7 terhadap belanja modal dan pengurangan jumlah transfer dapat menyebabkan penurunan dalam pengeluaran belanja modal. Penelitian Ikin Solikin (2007) menunjukkan hubungan positif yang kuat antara pendapatan asli daerah dengan belanja modal. Sularso dan Restianto (2011) dalam hasil penelitiannya menunjukkan bahwa alokasi belanja modal dipengaruhi oleh kinerja keuangan, dan alokasi belanja modal berpengaruh terhadap pertumbuhan ekonomi, dan pertumbuhan ekonomi secara tidak langsung dipengaruhi oleh kinerja keuangan daerah. Penelitian Zhang dan Zou (1998) dan Xie, et all (1999) mendapatkan hasil bahwa pelaksanaan desentralisasi fiskal berdampak negatif terhadap pertumbuhan ekonomi dan kurang menguntungkan bagi pembangunan. Sebaliknya, hasil studi Limi (2005) dan Malik dkk (2006) menunjukkan hasil berbeda, yakni bahwa desentralisasi fiskal mempunyai pengaruh positif terhadap pertumbuhan ekonomi. Penelitian ini berbeda dengan penelitian sebelumnya, yaitu pada objek penelitian dan jenis variabel independen yang digunakan. Pada penelitian ini yang menjadi obyek adalah pemerintah kabupaten/kota di provinsi Jawa Timur dan analisis data menggunakan analisis data panel untuk periode satu tahun yaitu tahun 2012. B. Rumusan Masalah Berdasarkan atas latar belakang di atas, maka dibangun rumusan masalah dalam penelitian ini sebagai berikut. 1. Apakah derajat desentralisasi berpengaruh terhadap alokasi belanja modal pada pemerintah daerah kabupaten/kota di Jawa Timur.

8 2. Apakah efektifitas PAD berpengaruh terhadap alokasi belanja modal pada pemerintah daerah kabupaten/kota di Jawa Timur. 3. Apakah kemandirian keuangan berpengaruh terhadap alokasi belanja modal pada pemerintah daerah kabupaten/kota di Jawa Timur. 4. Apakah derajat desentralisasi, efektivitas PAD dan kemandirian keuangan berpengaruh terhadap alokasi belanja modal pada pemerintah daerah kabupaten/kota di Jawa Timur.

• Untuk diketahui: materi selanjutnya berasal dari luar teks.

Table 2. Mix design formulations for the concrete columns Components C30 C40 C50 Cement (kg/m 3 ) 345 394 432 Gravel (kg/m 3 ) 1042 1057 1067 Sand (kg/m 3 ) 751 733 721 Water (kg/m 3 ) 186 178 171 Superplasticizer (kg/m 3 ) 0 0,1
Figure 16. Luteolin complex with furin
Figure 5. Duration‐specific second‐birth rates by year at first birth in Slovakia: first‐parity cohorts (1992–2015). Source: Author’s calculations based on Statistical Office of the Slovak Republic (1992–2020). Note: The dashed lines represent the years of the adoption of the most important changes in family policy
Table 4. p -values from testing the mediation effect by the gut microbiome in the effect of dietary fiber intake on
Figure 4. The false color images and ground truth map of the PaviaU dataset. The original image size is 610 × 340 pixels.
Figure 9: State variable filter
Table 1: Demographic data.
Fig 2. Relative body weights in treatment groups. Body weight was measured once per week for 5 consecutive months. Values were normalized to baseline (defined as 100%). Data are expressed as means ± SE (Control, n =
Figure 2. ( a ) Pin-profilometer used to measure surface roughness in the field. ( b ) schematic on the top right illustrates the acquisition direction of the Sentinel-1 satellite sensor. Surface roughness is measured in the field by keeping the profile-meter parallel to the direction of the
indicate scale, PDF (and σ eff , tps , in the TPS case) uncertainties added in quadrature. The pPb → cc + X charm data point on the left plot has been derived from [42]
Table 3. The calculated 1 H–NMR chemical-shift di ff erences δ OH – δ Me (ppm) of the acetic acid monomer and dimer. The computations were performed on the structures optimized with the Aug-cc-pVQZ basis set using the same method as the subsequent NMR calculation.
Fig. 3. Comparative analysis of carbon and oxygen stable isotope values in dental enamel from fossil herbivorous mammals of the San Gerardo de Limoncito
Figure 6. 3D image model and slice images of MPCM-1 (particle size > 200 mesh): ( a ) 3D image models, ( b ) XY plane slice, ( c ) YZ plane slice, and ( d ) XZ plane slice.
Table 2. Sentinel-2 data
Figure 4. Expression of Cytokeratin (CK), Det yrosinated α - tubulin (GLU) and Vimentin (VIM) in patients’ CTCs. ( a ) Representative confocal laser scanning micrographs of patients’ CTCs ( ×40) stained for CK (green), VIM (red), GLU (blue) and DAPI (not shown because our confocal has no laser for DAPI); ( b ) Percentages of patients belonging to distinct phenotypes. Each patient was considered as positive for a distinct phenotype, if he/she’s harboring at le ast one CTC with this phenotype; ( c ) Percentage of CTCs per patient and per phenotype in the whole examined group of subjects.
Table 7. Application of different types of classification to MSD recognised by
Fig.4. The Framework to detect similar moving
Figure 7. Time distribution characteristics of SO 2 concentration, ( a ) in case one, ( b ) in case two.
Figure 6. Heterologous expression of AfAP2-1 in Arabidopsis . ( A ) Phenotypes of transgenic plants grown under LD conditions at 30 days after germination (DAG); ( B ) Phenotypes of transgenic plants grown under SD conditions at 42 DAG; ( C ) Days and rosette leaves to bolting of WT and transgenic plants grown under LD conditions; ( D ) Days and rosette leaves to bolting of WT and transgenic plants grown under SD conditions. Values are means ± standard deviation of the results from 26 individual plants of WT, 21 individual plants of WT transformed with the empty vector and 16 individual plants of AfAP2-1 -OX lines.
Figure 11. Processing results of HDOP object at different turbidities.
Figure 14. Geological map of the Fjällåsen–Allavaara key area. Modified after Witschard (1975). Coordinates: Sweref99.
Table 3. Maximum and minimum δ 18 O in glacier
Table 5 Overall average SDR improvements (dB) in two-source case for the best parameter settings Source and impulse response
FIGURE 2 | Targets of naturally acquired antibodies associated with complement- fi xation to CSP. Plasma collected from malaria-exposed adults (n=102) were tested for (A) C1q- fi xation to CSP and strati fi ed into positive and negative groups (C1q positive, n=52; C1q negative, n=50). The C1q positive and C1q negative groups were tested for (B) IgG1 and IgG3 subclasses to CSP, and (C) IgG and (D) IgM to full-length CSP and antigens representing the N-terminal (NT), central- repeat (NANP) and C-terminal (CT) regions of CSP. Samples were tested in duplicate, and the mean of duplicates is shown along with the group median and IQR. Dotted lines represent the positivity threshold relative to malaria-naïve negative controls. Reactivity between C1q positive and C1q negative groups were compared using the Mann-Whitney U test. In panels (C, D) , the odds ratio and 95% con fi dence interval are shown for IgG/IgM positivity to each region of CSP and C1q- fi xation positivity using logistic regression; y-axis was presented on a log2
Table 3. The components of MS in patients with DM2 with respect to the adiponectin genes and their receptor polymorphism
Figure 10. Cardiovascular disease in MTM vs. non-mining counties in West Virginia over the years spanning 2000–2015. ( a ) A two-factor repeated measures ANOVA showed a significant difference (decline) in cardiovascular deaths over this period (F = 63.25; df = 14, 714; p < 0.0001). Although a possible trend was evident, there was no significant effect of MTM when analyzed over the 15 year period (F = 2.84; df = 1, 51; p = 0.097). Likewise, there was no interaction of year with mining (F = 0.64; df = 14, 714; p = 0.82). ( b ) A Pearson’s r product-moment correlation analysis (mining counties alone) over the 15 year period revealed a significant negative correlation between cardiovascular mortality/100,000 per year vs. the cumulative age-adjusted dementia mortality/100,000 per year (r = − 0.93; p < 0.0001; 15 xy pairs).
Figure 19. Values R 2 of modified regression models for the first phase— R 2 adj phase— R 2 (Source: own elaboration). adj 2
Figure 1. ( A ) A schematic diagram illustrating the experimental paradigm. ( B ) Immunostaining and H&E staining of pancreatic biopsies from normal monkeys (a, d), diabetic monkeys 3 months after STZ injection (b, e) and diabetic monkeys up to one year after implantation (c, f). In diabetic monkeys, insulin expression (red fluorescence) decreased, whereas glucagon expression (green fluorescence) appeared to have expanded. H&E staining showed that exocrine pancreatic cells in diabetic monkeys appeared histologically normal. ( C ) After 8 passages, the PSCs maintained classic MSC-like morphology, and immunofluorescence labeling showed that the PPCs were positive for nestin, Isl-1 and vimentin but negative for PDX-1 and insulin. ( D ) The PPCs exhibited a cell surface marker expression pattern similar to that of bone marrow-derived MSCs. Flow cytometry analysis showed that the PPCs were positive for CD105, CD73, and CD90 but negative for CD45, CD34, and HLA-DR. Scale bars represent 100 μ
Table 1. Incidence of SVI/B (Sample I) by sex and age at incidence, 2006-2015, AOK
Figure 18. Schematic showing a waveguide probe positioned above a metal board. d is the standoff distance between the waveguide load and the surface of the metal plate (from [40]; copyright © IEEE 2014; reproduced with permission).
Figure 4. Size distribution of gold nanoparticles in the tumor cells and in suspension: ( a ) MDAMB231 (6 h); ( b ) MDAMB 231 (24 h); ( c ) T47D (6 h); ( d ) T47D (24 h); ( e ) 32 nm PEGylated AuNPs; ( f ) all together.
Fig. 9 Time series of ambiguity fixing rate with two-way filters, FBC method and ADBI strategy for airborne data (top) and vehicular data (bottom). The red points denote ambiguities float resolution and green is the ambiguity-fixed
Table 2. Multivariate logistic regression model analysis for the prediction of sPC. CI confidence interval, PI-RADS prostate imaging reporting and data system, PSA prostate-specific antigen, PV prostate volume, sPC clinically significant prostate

C. Tujuan Penelitian Berdasarkan rumusan masalah yang dibuat, maka tujuan dari penelitian ini ditetapkan. 1. Untuk mengetahui pengaruh derajat desentralisasi terhadap alokasi belanja modal pada pemerintah daerah kabupaten/kota di Jawa Timur. 2. Untuk mengetahui pengaruh efektivitas PAD terhadap alokasi belanja modal pada pemerintah daerah kabupaten/kota di Jawa Timur. 3. Untuk mengetahui pengaruh kemandirian keuangan terhadap alokasi belanja modal pada pemerintah daerah kabupaten/kota di Jawa Timur. 4. Untuk mengetahui pengaruh derajat desentralisasi, efektivitas PAD dan kemandirian keuangan terhadap alokasi belanja modal pada pemerintah daerah kabupaten/kota di Jawa Timur.

9 D. Manfaat Penelitian Hasil dari penelitian ini diharapkan dapat memberikan manfaat kepada beberapa pihak, diantaranya. 1. Bagi Pemerintah Hasil penelitian ini diharapkan dapat memberikan konstribusi pada pemerintah daerah dalam melakukan penilaian kinerja keuangannya, terutama dalam mengalokasikan belanja modal pada pemerintah daerahkabupaten/kota di Jawa Timur. 2. Bagi Legislator Penelitian ini diharapkan dapat memberikan konstribusi bagi legislator/dprd dimana mereka memiliki peran yang sangat penting dalam melaksanakan tugas pengawasan terhadap pemerintah daerah terutama dalam hal kinerja keuangannya yang akan datang dalam hal mengalokasikan belanja modal daerah/kota Propinsi Jawa Timur. 3. Bagi Akademik Sebagai tambahan literatur yang dapat digunakan sebagai pengembangan penelitian selanjutnya oleh mahasiswa.